-- The task --
Pictures are to be dropped. Everything else in the listing gets copied exactly.

-- Exercise data --
= = = = =

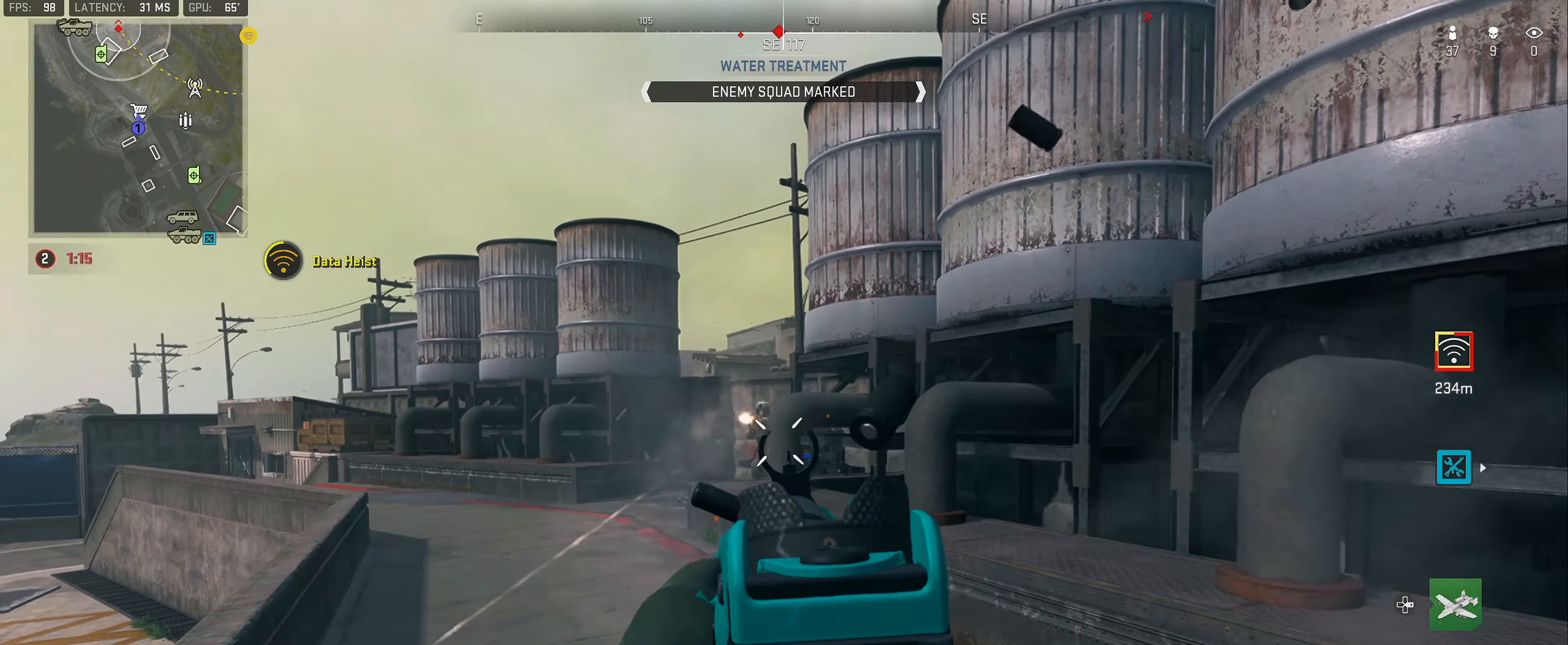
Gameplay with a controller (Xbox layout); each line is a JSON object with the inputs held at the frame after it (dt_ms = milliseconds from this image to that frame). "button_events" lists button changes between this image and that frame as [ms after this image, input, new state], when the widget could be followed in between (sticks are given only as held states).
{"dt_ms": 500, "buttons": ["L2", "R2"], "left_stick": "down-left", "right_stick": "up-left", "button_events": [[83, "R2", "down"], [217, "R2", "up"], [267, "R2", "down"], [383, "R2", "up"], [433, "R2", "down"]]}
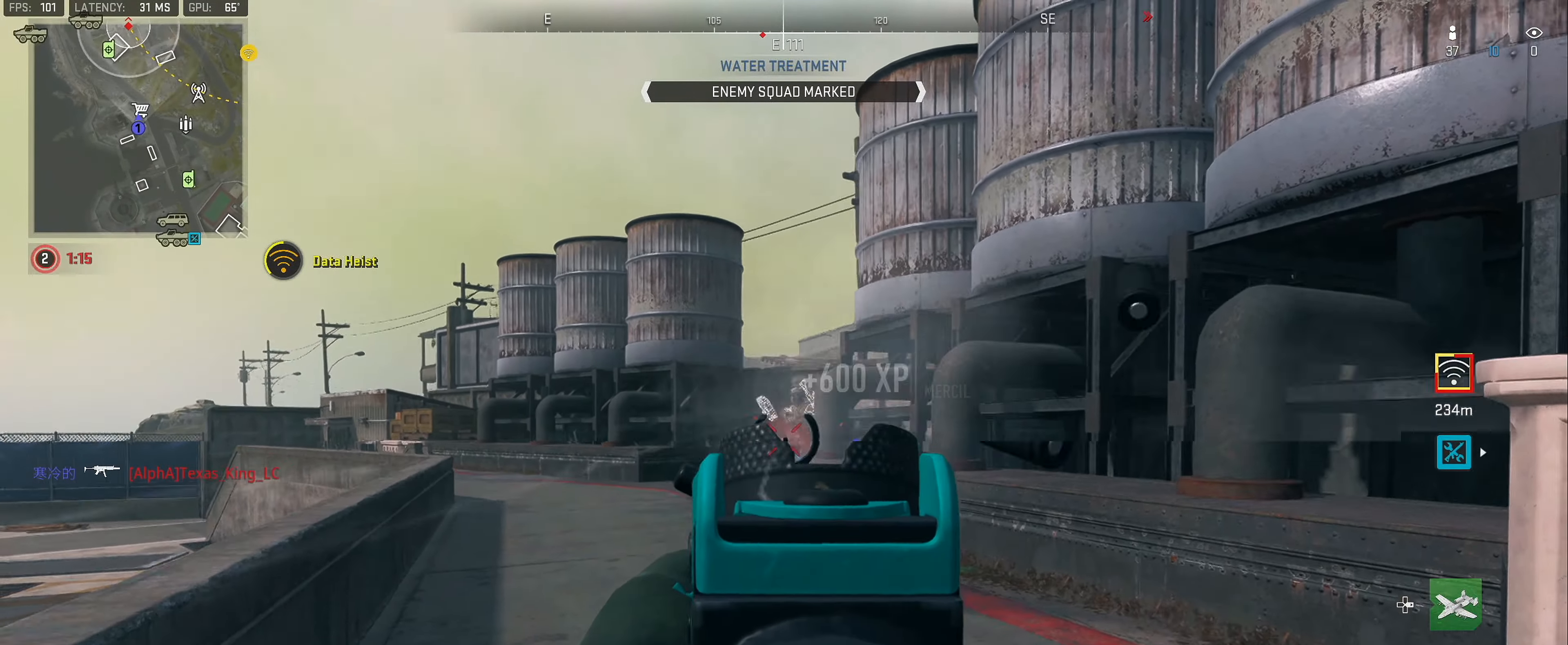
{"dt_ms": 500, "buttons": ["Y"], "left_stick": "up-left", "right_stick": "center", "button_events": [[67, "R2", "up"], [100, "L2", "up"], [150, "L3", "down"], [250, "L3", "up"], [300, "L3", "down"], [417, "L3", "up"], [467, "Y", "down"]]}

= = = = =

-- Answer --
Gameplay with a controller (Xbox layout); each line is a JSON object with the inputs held at the frame after it (dt_ms = milliseconds from this image to that frame). "button_events" lists button changes between this image and that frame as [ms after this image, input, new state], when the widget could be followed in between (sticks are given only as held states).
{"dt_ms": 500, "buttons": ["L2", "R2"], "left_stick": "down-left", "right_stick": "up-left", "button_events": [[83, "R2", "down"], [217, "R2", "up"], [267, "R2", "down"], [383, "R2", "up"], [433, "R2", "down"]]}
{"dt_ms": 500, "buttons": ["Y"], "left_stick": "up-left", "right_stick": "center", "button_events": [[67, "R2", "up"], [100, "L2", "up"], [150, "L3", "down"], [250, "L3", "up"], [300, "L3", "down"], [417, "L3", "up"], [467, "Y", "down"]]}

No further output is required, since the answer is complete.